It's amazing how much time some poker pros spend playing games other than poker. Some of them are in the pit playing blackjack or craps. Others enjoy card games like Magic: The Gathering, which has its own poker-like ecosystem of tournaments and star players. But the biggest diversion of them all might be video games – more specifically, competitive video gaming, or E-Sports.
How big has E-Sports become? You can bet on it at Bodog Sports. The 2015 League of Legends World Championship is underway in Europe, with 16 teams competing in the Group Stage. Odds are available for all the matches. More than $2.1 million in prize money is up for grabs, with over 50,000 people watching live on Twitch at press time. That number will balloon to eight figures for the final matches on October 31.
E-Sports may seem like the hot new thing, but just like poker had been around before the Moneymaker Era, video game competitions have been going on since at least 1972. Atari hosted a big Space Invaders tournament back in 1980 with over 10,000 players. Business picked up when the Internet went mainstream in the 90s, and the more powerful the Web has become, the more people have been drawn to E-Sports.
League of Legends (or LOL for short) is one of the top “battle arena” multiplayer games in E-Sports. This Riot Games release from 2009 was said to have 27 million active daily players last year, with 67 million people playing at least once a month. Riot Games hosts the World Championship; the game itself is available for free, but users can pay more for added features – in 2013, the company made $624 million in revenues. The tournaments are basically for marketing.

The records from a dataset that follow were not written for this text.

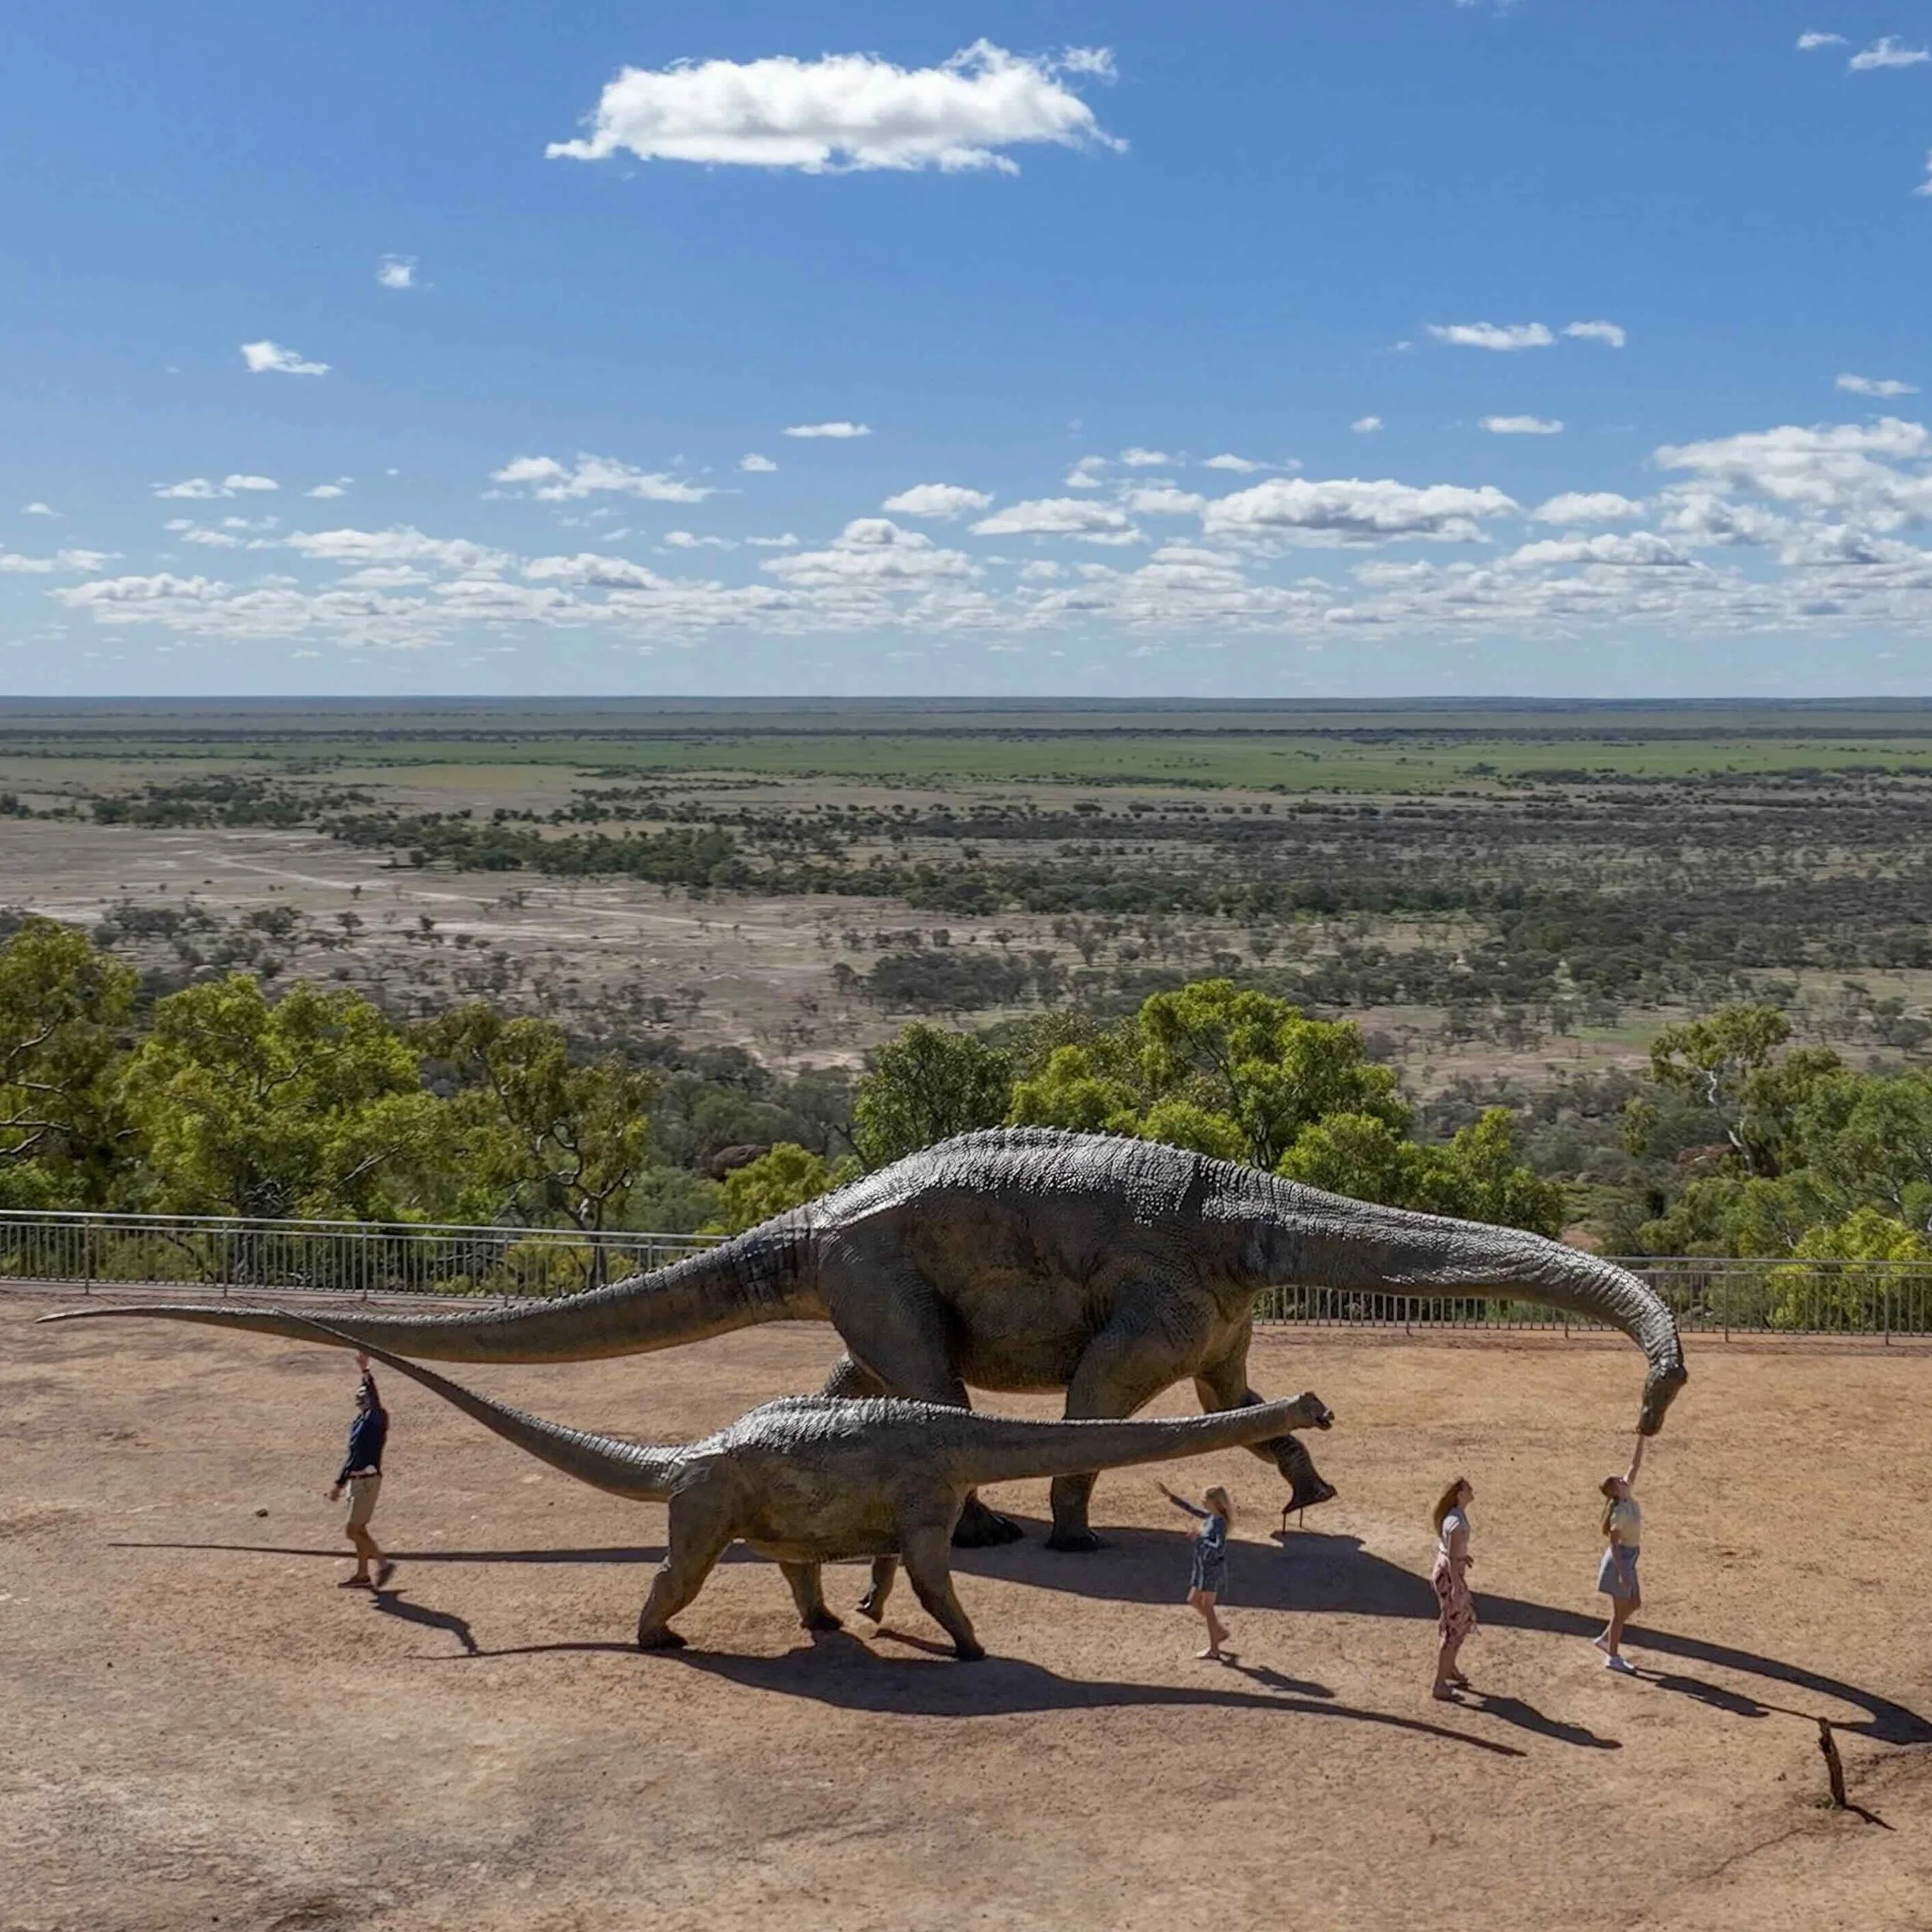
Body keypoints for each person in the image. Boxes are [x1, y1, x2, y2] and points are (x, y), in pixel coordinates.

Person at [328, 1352, 393, 1590]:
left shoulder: (377, 1419)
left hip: (368, 1482)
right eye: (359, 1397)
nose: (361, 1399)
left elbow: (374, 1398)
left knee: (352, 1530)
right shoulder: (358, 1423)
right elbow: (352, 1457)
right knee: (360, 1530)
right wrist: (339, 1484)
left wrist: (366, 1372)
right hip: (356, 1482)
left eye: (364, 1396)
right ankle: (362, 1575)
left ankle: (384, 1563)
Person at [1158, 1481, 1235, 1661]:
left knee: (1207, 1607)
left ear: (1214, 1502)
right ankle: (1220, 1632)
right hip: (1202, 1567)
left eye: (1205, 1499)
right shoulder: (1210, 1517)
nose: (1202, 1502)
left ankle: (1214, 1649)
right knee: (1193, 1600)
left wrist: (1199, 1539)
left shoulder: (1219, 1523)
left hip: (1212, 1569)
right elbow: (1191, 1509)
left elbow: (1219, 1549)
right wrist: (1171, 1496)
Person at [1594, 1434, 1645, 1673]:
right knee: (1619, 1611)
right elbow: (1614, 1546)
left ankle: (1607, 1639)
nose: (1623, 1480)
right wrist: (1623, 1573)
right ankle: (1612, 1657)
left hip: (1629, 1559)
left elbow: (1635, 1463)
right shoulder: (1619, 1514)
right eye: (1618, 1481)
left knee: (1634, 1602)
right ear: (1615, 1490)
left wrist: (1642, 1436)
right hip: (1619, 1562)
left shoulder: (1627, 1495)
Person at [1430, 1476, 1477, 1700]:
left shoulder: (1454, 1517)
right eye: (1468, 1488)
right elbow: (1450, 1556)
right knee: (1454, 1629)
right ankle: (1440, 1683)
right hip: (1451, 1579)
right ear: (1459, 1494)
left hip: (1447, 1575)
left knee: (1460, 1623)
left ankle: (1449, 1669)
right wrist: (1458, 1585)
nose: (1472, 1490)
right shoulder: (1456, 1522)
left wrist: (1462, 1557)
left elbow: (1451, 1551)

In theory, E-Sports can be lucrative for the players, as well. But most of the top pro stables are made up of young men, usually 15-25, who spend countless hours honing their craft while their handlers reap much of the benefits. There's always the fame, though. Last year's LOL champions, Samsung Galaxy White, were treated like rock stars in their native South Korea before splitting apart and joining other teams.

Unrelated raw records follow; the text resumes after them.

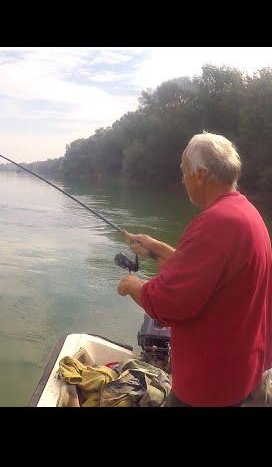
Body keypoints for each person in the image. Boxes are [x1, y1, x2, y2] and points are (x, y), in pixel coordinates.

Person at [116, 132, 271, 407]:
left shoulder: (214, 224)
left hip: (212, 386)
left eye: (184, 172)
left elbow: (167, 303)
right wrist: (157, 247)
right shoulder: (244, 213)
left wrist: (132, 285)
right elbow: (211, 272)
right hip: (244, 370)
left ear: (200, 175)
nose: (183, 180)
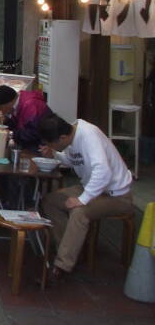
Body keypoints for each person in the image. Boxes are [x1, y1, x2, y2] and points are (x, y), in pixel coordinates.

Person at [38, 114, 134, 283]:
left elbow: (103, 172)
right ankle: (69, 249)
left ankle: (61, 266)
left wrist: (83, 199)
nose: (51, 146)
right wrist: (55, 154)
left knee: (79, 211)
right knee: (50, 201)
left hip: (117, 195)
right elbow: (72, 160)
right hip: (93, 188)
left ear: (62, 137)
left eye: (52, 144)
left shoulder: (88, 135)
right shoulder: (72, 135)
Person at [0, 85, 51, 151]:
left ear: (8, 103)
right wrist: (6, 121)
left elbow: (33, 132)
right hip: (32, 145)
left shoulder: (30, 105)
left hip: (41, 148)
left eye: (0, 108)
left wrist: (11, 134)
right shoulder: (20, 103)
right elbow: (19, 126)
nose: (1, 111)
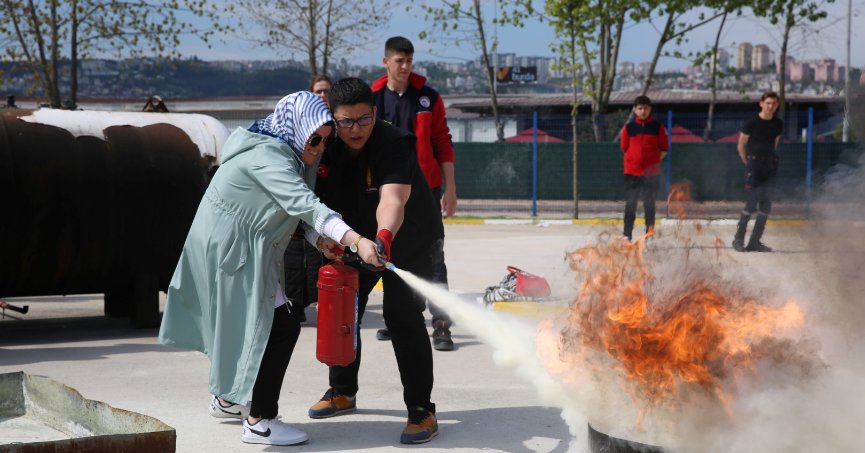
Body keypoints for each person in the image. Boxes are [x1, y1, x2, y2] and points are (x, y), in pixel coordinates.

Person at [158, 91, 382, 446]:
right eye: (315, 138)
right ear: (297, 129)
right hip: (235, 250)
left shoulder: (286, 152)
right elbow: (303, 202)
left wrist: (318, 239)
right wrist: (357, 241)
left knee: (242, 323)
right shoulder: (269, 158)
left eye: (326, 140)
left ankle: (227, 399)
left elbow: (290, 211)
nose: (320, 147)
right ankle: (260, 420)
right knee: (280, 325)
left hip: (236, 246)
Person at [308, 77, 442, 444]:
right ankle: (342, 391)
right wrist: (330, 240)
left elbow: (392, 201)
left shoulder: (393, 142)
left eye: (364, 120)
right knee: (343, 307)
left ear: (375, 113)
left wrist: (383, 238)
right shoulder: (324, 144)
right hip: (354, 238)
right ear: (333, 118)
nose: (356, 130)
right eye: (347, 121)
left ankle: (421, 410)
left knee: (401, 317)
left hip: (408, 239)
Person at [370, 36, 457, 351]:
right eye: (399, 61)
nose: (405, 67)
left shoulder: (428, 98)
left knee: (434, 255)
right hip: (387, 191)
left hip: (427, 192)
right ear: (386, 62)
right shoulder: (373, 99)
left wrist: (451, 189)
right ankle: (401, 318)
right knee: (392, 254)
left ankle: (442, 322)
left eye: (409, 61)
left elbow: (442, 143)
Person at [281, 74, 334, 324]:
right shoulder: (292, 143)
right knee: (292, 257)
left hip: (319, 208)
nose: (323, 96)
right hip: (299, 211)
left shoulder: (331, 134)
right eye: (318, 91)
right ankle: (295, 302)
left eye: (327, 91)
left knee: (316, 257)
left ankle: (317, 298)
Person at [732, 91, 783, 252]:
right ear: (761, 103)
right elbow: (741, 145)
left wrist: (771, 160)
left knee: (766, 204)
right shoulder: (751, 123)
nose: (770, 106)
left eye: (774, 103)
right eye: (768, 103)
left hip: (770, 165)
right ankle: (738, 239)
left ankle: (755, 242)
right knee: (752, 202)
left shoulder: (778, 123)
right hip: (754, 165)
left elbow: (775, 143)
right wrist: (747, 162)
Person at [619, 95, 668, 241]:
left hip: (651, 174)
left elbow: (664, 149)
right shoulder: (629, 128)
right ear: (635, 110)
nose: (643, 111)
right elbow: (624, 147)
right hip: (632, 173)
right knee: (630, 204)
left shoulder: (657, 127)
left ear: (650, 109)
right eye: (640, 108)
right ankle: (627, 235)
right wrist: (634, 161)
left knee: (649, 204)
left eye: (645, 108)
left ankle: (649, 234)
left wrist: (652, 162)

This year's top clubs, according to the LOL World Championship website, are Edward Gaming (EDG), LGD Gaming, and SKTelecom T1 (SKT). EDG, from the Chinese city of Guangzhou, is the big kahuna of these three teams; the members include five Chinese players, four South Koreans and one from Hong Kong, all males, and all between 17 and 21 years old. This team won four of the six major tournaments it played in 2014 and came second in the others.

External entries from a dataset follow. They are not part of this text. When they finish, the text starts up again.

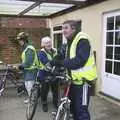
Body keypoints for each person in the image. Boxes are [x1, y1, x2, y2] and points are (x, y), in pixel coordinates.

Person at [50, 20, 97, 120]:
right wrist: (52, 61)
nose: (63, 31)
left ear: (73, 28)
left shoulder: (82, 40)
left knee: (82, 111)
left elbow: (79, 61)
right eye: (62, 28)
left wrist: (60, 63)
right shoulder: (69, 41)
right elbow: (62, 54)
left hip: (83, 82)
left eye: (66, 28)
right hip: (73, 81)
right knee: (73, 110)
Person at [16, 32, 39, 103]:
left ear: (24, 40)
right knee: (28, 86)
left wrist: (19, 66)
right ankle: (31, 99)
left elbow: (28, 63)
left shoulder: (29, 49)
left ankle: (32, 100)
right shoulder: (26, 48)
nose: (19, 42)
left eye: (20, 40)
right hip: (28, 71)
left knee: (30, 86)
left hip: (32, 71)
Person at [38, 36, 58, 112]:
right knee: (44, 90)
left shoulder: (55, 51)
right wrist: (54, 69)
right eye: (46, 43)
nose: (49, 44)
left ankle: (56, 104)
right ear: (43, 44)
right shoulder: (41, 52)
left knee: (55, 90)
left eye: (49, 42)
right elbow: (45, 62)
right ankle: (44, 103)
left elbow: (59, 60)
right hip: (44, 74)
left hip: (54, 74)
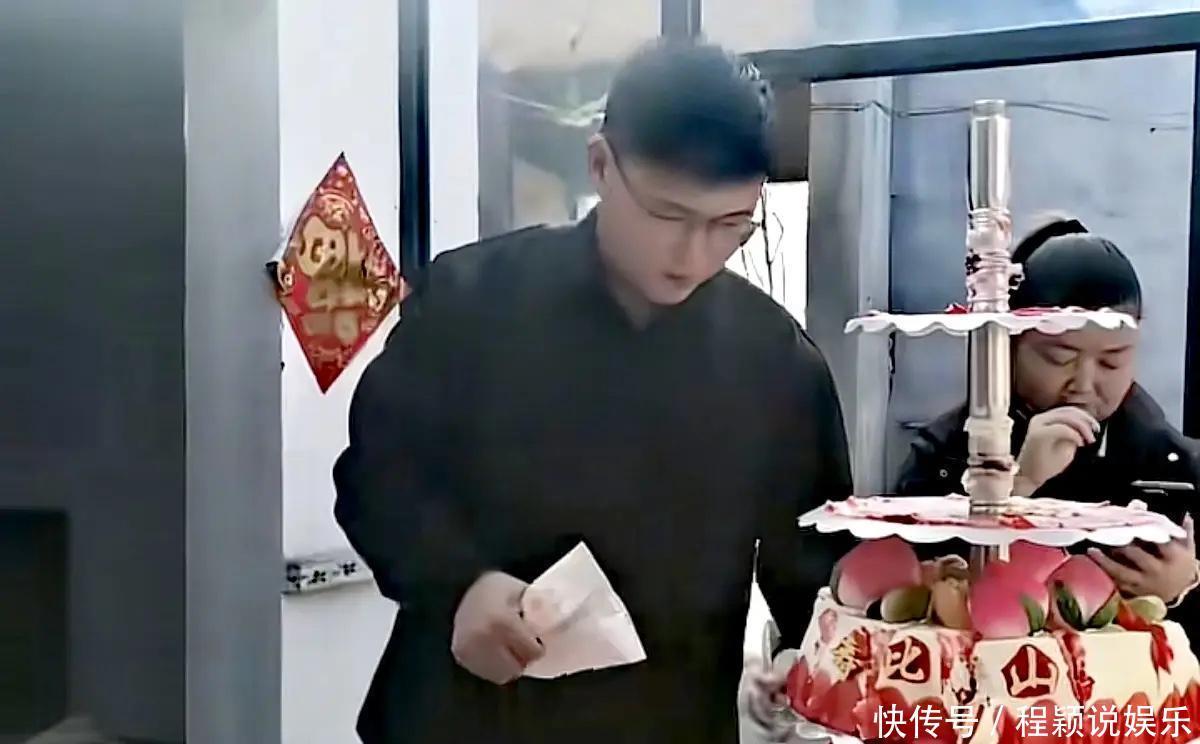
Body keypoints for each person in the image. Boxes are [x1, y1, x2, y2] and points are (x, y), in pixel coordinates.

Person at [333, 40, 852, 744]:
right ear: (601, 164)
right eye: (668, 216)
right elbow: (377, 476)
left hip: (665, 724)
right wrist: (459, 585)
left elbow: (814, 567)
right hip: (464, 717)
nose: (693, 256)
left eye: (729, 225)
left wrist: (807, 663)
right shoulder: (471, 302)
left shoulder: (775, 362)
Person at [896, 216, 1200, 620]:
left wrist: (1182, 586)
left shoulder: (1171, 465)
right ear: (1009, 348)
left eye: (1112, 361)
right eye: (1059, 358)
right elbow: (897, 593)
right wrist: (1015, 486)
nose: (1084, 384)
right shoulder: (946, 453)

Teams from Europe and North America are starting to make inroads, as well. There are three representatives from each continent at this year's Worlds, plus teams from Thailand and Brazil. But it's the South Koreans who still maintain a stranglehold on E-Sports. If my math is right, of the 91 players at this year's championship, 33 are Korean. Expect that to change as the sport wraps its tentacles around the globe.